======== Material provided
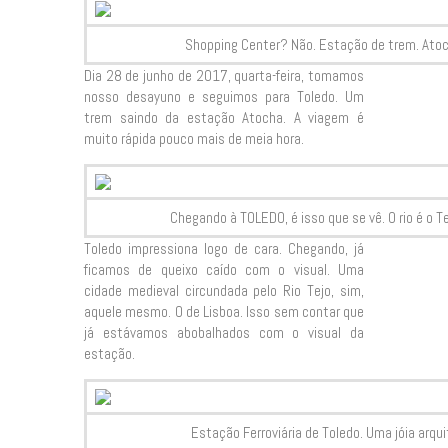
Shopping Center? Não. Estação de trem. Atoc
Dia 28 de junho de 2017, quarta-feira, tomamos
nosso desayuno e seguimos para Toledo. Um
trem saindo da estação Atocha. A viagem é
muito rápida pouco mais de meia hora.
Chegando à TOLEDO, é isso que se vê. O rio é o Te
Toledo impressiona logo de cara. Chegando, já
ficamos de queixo caído com o visual. Uma
cidade medieval circundada pelo Rio Tejo, sim,
aquele mesmo. O de Lisboa. Isso sem contar que
já estávamos abobalhados com o visual da
estação.
Estação Ferroviária de Toledo. Uma jóia arquite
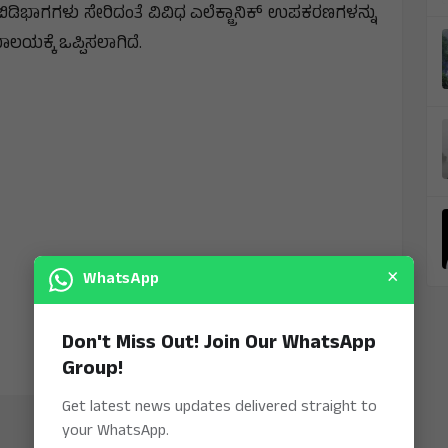
ಬಿಡಿಭಾಗಗಳು ಸೇರಿದಂತೆ ವಿವಿಧ ಎಲೆಕ್ಟ್ರಾನಿಕ್ ಉಪಕರಣಗಳನ್ನು
ಲಯಕ್ಕೆ ಒಪ್ಪಿಸಲಾಗಿದೆ.
×
WhatsApp
Don't Miss Out! Join Our WhatsApp
Group!
Get latest news updates delivered straight to
your WhatsApp.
================
--- Work order ---
Put every line of text from the rows above into a Markdown table with two columns, "No." and "Text Line," numbering the lines in order and skipping any blank lines. Leave the pictures out of the table.

--- Written reply ---
| No. | Text Line |
|---|---|
| 1 | Shopping Center? Não. Estação de trem. Atoc |
| 2 | Dia 28 de junho de 2017, quarta-feira, tomamos |
| 3 | nosso desayuno e seguimos para Toledo. Um |
| 4 | trem saindo da estação Atocha. A viagem é |
| 5 | muito rápida pouco mais de meia hora. |
| 6 | Chegando à TOLEDO, é isso que se vê. O rio é o Te |
| 7 | Toledo impressiona logo de cara. Chegando, já |
| 8 | ficamos de queixo caído com o visual. Uma |
| 9 | cidade medieval circundada pelo Rio Tejo, sim, |
| 10 | aquele mesmo. O de Lisboa. Isso sem contar que |
| 11 | já estávamos abobalhados com o visual da |
| 12 | estação. |
| 13 | Estação Ferroviária de Toledo. Uma jóia arquite |
| 14 | ಬಿಡಿಭಾಗಗಳು ಸೇರಿದಂತೆ ವಿವಿಧ ಎಲೆಕ್ಟ್ರಾನಿಕ್ ಉಪಕರಣಗಳನ್ನು |
| 15 | ಲಯಕ್ಕೆ ಒಪ್ಪಿಸಲಾಗಿದೆ. |
| 16 | × |
| 17 | WhatsApp |
| 18 | Don't Miss Out! Join Our WhatsApp |
| 19 | Group! |
| 20 | Get latest news updates delivered straight to |
| 21 | your WhatsApp. |